Dynamic Privacy Budget Allocation Improves Data Efficiency of Differentially Private Gradient Descent

TL;DR

This paper analyzes how dynamic privacy budgets in Differentially Private Gradient Descent can be optimized to improve model utility, providing theoretical insights and empirical validation for different noise schedules and their effects on non-convex losses.

Contribution

It introduces a dynamic noise schedule that minimizes utility loss in DP-GD and explores the effects of momentum and loss curvature on privacy-utility trade-offs.

Findings

Dynamic noise schedules can improve utility in DP-GD.

The influence of noise depends on loss curvature and momentum.
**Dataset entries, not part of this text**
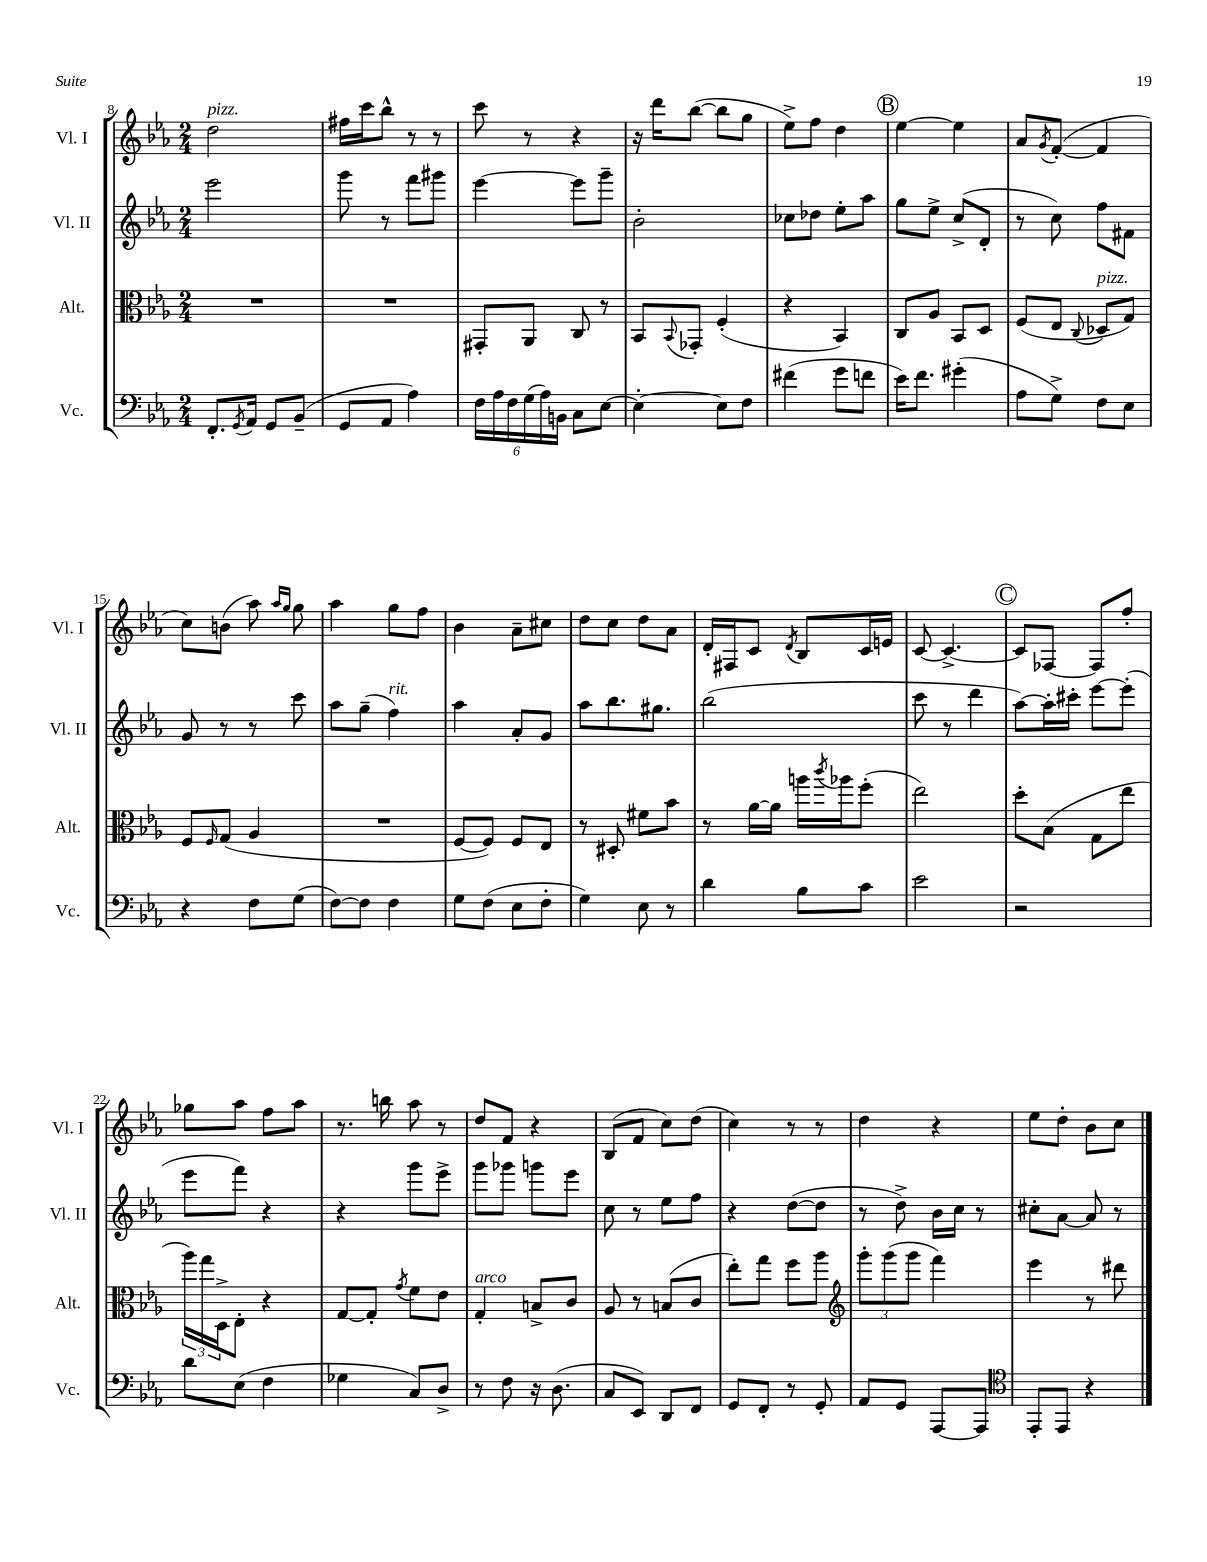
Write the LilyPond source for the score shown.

<<
\new StaffGroup <<
\new Staff = "s0" \with { instrumentName = "Vl. I" shortInstrumentName = "Vl. I" } {
    \clef treble \key ees \major \numericTimeSignature \time 2/4
    d''2^\markup { \italic "pizz." } |
    fis''16 c'''16 bes''8-^ r8 r8 |
    c'''8 r8 r4 |
    r16 d'''16 bes''8~( bes''8 g''8 |
    ees''8->) f''8 d''4 |
    \mark \markup { \circle "B" } ees''4~ ees''4 |
    aes'8 \acciaccatura { g'8 } f'8~-.( f'4 |
    c''8) b'8( aes''8) \grace { aes''16 g''16 } g''8 |
    aes''4 g''8 f''8 |
    bes'4 aes'8-- cis''8 |
    d''8 c''8 d''8 aes'8 |
    d'16-. fis16 c'8 \acciaccatura { d'8 } bes8 c'16 e'16 |
    c'8~ c'4.~-> |
    \mark \markup { \circle "C" } c'8 fes8~ fes8 f''8-. |
    ges''8 aes''8 f''8 aes''8 |
    r8. b''16 aes''8 r8 |
    d''8 f'8 r4 |
    bes8( f'8 c''8) d''8( |
    c''4) r8 r8 |
    d''4 r4 |
    ees''8 d''8-. bes'8 c''8 \bar "|." |
}
\new Staff = "s1" \with { instrumentName = "Vl. II" shortInstrumentName = "Vl. II" } {
    \clef treble \key ees \major \numericTimeSignature \time 2/4
    ees'''2 |
    g'''8 r8 f'''8 gis'''8 |
    ees'''4~ ees'''8 g'''8-- |
    bes'2-. |
    ces''8 des''8 ees''8-. aes''8 |
    \mark \markup { \circle "B" } g''8 ees''8-> c''8->( d'8-. |
    r8 c''8) f''8 fis'8 |
    g'8 r8 r8 c'''8 |
    aes''8 g''8--( f''4^\markup { \italic "rit." }) |
    aes''4 aes'8-. g'8 |
    aes''8 bes''8. gis''8. |
    bes''2( |
    c'''8 r8 d'''4 |
    \mark \markup { \circle "C" } aes''8~) aes''16-. cis'''16-. ees'''8~ ees'''8-.( |
    ees'''8 f'''8) r4 |
    r4 g'''8 ees'''8-> |
    g'''8 ges'''8 g'''8 ees'''8 |
    c''8 r8 ees''8 f''8 |
    r4 d''8~( d''8 |
    r8 d''8->) bes'16 c''16 r8 |
    cis''8-. aes'8~ aes'8 r8 \bar "|." |
}
\new Staff = "s2" \with { instrumentName = "Alt." shortInstrumentName = "Alt." } {
    \clef alto \key ees \major \numericTimeSignature \time 2/4
    R2 |
    R2 |
    gis,8-. aes,8 c8 r8 |
    bes,8 \appoggiatura { bes,8 } ges,8-. f4-.( |
    r4 bes,4) |
    \mark \markup { \circle "B" } c8 aes8 bes,8 d8 |
    f8( ees8 \appoggiatura { c8 } des8^\markup { \italic "pizz." } g8) |
    f8 \grace { f16 } g8( aes4 |
    R2 |
    f8~ f8) f8 ees8 |
    r8 dis8-. fis'8 bes'8 |
    r8 aes'16~ aes'16 a''16 \acciaccatura { c'''8 } aes''16 f''8-.( |
    ees''2) |
    \mark \markup { \circle "C" } d''8-. bes8( g8 ees''8 |
    \tuplet 3/2 { aes''16) g''16 d16-> } ees8-. r4 |
    g8~ g8-. \acciaccatura { g'8 } f'8 ees'8 |
    g4-.^\markup { \italic "arco" } b8-> c'8 |
    aes8 r8 b8( c'8 |
    ees''8-.) g''8 f''8 aes''8 |
    \clef treble \tuplet 3/2 { g'''8-. g'''8( g'''8 } f'''4) |
    ees'''4 r8 dis'''8 \bar "|." |
}
\new Staff = "s3" \with { instrumentName = "Vc." shortInstrumentName = "Vc." } {
    \clef bass \key ees \major \numericTimeSignature \time 2/4
    f,8.-. \acciaccatura { g,8 } aes,16 g,8 bes,8--( |
    g,8 aes,8 aes4) |
    \tuplet 6/4 { f16 aes16 f16 g16( aes16) b,16 } c8 ees8~ |
    ees4~-. ees8 f8 |
    fis'4( g'8 f'8 |
    \mark \markup { \circle "B" } ees'16) f'8. gis'4-.( |
    aes8 g8->) f8 ees8 |
    r4 f8 g8( |
    f8~) f8 f4 |
    g8 f8( ees8 f8-. |
    g4) ees8 r8 |
    d'4 bes8 c'8 |
    ees'2 |
    \mark \markup { \circle "C" } r2 |
    d'8 ees8( f4 |
    ges4 c8) d8-> |
    r8 f8 r16 d8.( |
    c8 ees,8) d,8 f,8 |
    g,8 f,8-. r8 g,8-. |
    aes,8 g,8 aes,,8~ aes,,8 |
    \clef tenor ees,8-. ees,8 r4 \bar "|." |
}
>>
>>
\layout { \context { \Score currentBarNumber = #8 } }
Theoretical analysis links noise influence to optimization performance.

Abstract

Protecting privacy in learning while maintaining the model performance has become increasingly critical in many applications that involve sensitive data. Private Gradient Descent (PGD) is a commonly used private learning framework, which noises gradients based on the Differential Privacy protocol. Recent studies show that \emph{dynamic privacy schedules} of decreasing noise magnitudes can improve loss at the final iteration, and yet theoretical understandings of the effectiveness of such schedules and their connections to optimization algorithms remain limited. In this paper, we provide comprehensive analysis of noise influence in dynamic privacy schedules to answer these critical questions. We first present a dynamic noise schedule minimizing the utility upper bound of PGD, and show how the noise influence from each optimization step collectively impacts utility of the final model. Our study also reveals how impacts from dynamic noise influence change when momentum is used. We empirically show the connection exists for general non-convex losses, and the influence is greatly impacted by the loss curvature.